PROBLEM DESCRIPTION: Copy every line of the material below, keeping each one unchanged.

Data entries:
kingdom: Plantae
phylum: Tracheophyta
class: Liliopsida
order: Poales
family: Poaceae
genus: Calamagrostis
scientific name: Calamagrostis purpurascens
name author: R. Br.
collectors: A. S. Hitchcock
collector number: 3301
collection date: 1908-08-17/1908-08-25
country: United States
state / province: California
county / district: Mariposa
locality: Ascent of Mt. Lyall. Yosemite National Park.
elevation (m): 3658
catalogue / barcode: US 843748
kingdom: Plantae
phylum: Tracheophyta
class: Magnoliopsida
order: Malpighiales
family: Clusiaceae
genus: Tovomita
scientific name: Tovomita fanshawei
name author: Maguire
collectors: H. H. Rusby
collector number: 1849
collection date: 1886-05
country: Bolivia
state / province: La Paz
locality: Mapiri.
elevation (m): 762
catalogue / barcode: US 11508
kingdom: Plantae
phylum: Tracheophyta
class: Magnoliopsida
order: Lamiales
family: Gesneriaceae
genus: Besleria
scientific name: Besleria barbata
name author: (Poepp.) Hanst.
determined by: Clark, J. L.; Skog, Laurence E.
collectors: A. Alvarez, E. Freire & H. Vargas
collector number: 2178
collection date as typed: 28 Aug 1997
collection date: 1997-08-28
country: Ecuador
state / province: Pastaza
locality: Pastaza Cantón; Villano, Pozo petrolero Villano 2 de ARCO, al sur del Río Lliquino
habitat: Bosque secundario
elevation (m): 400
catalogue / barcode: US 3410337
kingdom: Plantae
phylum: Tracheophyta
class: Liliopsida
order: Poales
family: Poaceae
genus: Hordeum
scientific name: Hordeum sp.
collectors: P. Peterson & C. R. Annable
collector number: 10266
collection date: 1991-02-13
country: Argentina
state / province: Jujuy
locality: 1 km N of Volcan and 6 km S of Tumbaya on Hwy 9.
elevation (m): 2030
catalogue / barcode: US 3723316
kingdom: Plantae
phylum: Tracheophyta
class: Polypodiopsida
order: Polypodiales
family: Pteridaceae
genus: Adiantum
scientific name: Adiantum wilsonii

TASK RESULT:
kingdom: Plantae
phylum: Tracheophyta
class: Liliopsida
order: Poales
family: Poaceae
genus: Calamagrostis
scientific name: Calamagrostis purpurascens
name author: R. Br.
collectors: A. S. Hitchcock
collector number: 3301
collection date: 1908-08-17/1908-08-25
country: United States
state / province: California
county / district: Mariposa
locality: Ascent of Mt. Lyall. Yosemite National Park.
elevation (m): 3658
catalogue / barcode: US 843748
kingdom: Plantae
phylum: Tracheophyta
class: Magnoliopsida
order: Malpighiales
family: Clusiaceae
genus: Tovomita
scientific name: Tovomita fanshawei
name author: Maguire
collectors: H. H. Rusby
collector number: 1849
collection date: 1886-05
country: Bolivia
state / province: La Paz
locality: Mapiri.
elevation (m): 762
catalogue / barcode: US 11508
kingdom: Plantae
phylum: Tracheophyta
class: Magnoliopsida
order: Lamiales
family: Gesneriaceae
genus: Besleria
scientific name: Besleria barbata
name author: (Poepp.) Hanst.
determined by: Clark, J. L.; Skog, Laurence E.
collectors: A. Alvarez, E. Freire & H. Vargas
collector number: 2178
collection date as typed: 28 Aug 1997
collection date: 1997-08-28
country: Ecuador
state / province: Pastaza
locality: Pastaza Cantón; Villano, Pozo petrolero Villano 2 de ARCO, al sur del Río Lliquino
habitat: Bosque secundario
elevation (m): 400
catalogue / barcode: US 3410337
kingdom: Plantae
phylum: Tracheophyta
class: Liliopsida
order: Poales
family: Poaceae
genus: Hordeum
scientific name: Hordeum sp.
collectors: P. Peterson & C. R. Annable
collector number: 10266
collection date: 1991-02-13
country: Argentina
state / province: Jujuy
locality: 1 km N of Volcan and 6 km S of Tumbaya on Hwy 9.
elevation (m): 2030
catalogue / barcode: US 3723316
kingdom: Plantae
phylum: Tracheophyta
class: Polypodiopsida
order: Polypodiales
family: Pteridaceae
genus: Adiantum
scientific name: Adiantum wilsonii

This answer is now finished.